En raison de la fermeture de certains magasins H&M en Europe et de l’augmentation des ventes en ligne, les actionnaires et les dirigeants ont cherché à optimiser le stockage pour éviter une surcharge et améliorer le flux des marchandises. Mais visiblement, ce qu’ils cherchent surtout à optimiser, ce sont leurs profits, pourtant déjà faramineux…
Depuis son ouverture, l’usine a reçu de moins en moins de stocks à gérer, mais les patrons ont profité de cette baisse voulue pour dévier 40 % de la marchandise vers l’Espagne. Cette mise en « surcapacité » était donc totalement calculée, délibérée et contrôlée. Comme nous l’a confié un travailleur de l’usine, les dés étaient pipés d’avance. Il assure que l’usine était plus rentable avant cette déviation.
De plus, d’autres considérations sont entre-temps entrées en ligne de compte pour la direction, mais celles-ci n’ont jamais été évoquées officiellement.

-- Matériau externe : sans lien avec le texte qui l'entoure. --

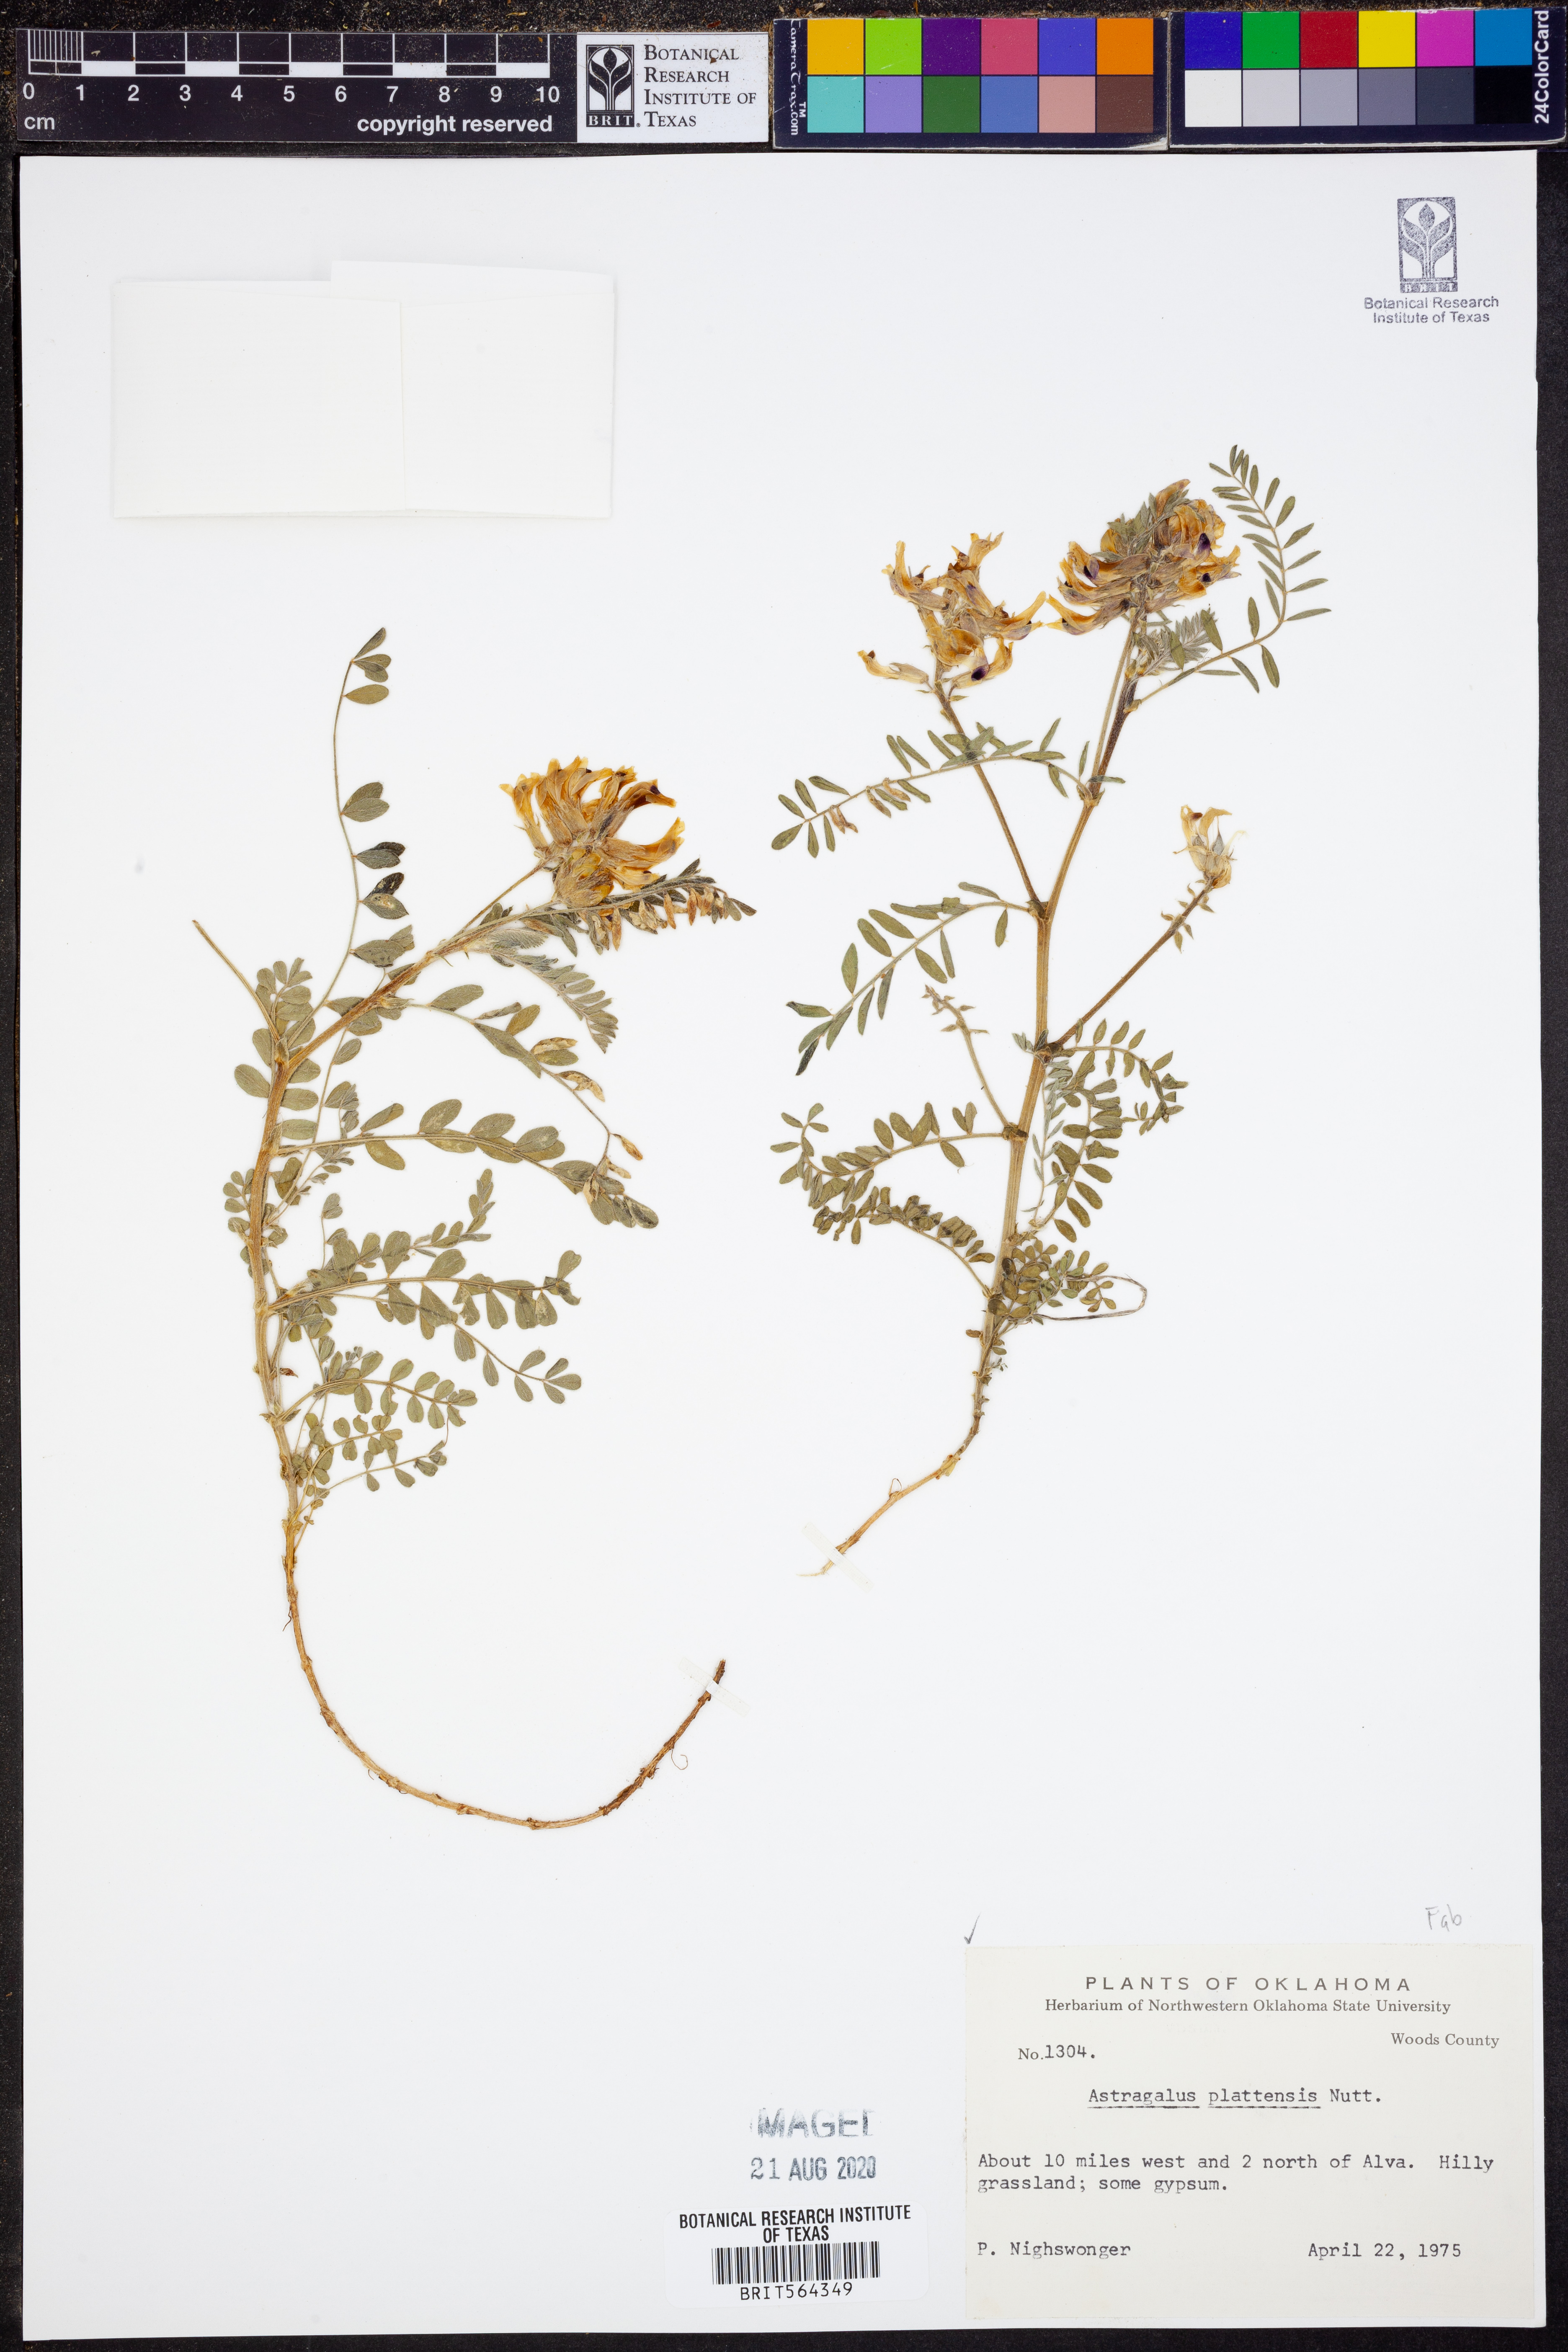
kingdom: Plantae
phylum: Tracheophyta
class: Magnoliopsida
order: Fabales
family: Fabaceae
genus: Astragalus
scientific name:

Notamment la construction d’une méga-usine ultramoderne en République tchèque, qui bénéficie d’un très haut niveau d’automatisation et qui ne nécessite que peu de personnel pour fonctionner, avec en outre des salaires encore plus bas que ceux pratiqués en Italie ou en Espagne.
Cerise sur le gâteau, lors de la création de l’entrepôt de Ghlin, des fonds européens ont été utilisés pour sa construction. Ce même fonds européen sert aujourd’hui à financer la création de cette méga-usine tchèque. On voit ici comment les multinationales marchent main dans la main avec les bureaucrates européens qui mènent ces politiques de dumping et de casse sociale.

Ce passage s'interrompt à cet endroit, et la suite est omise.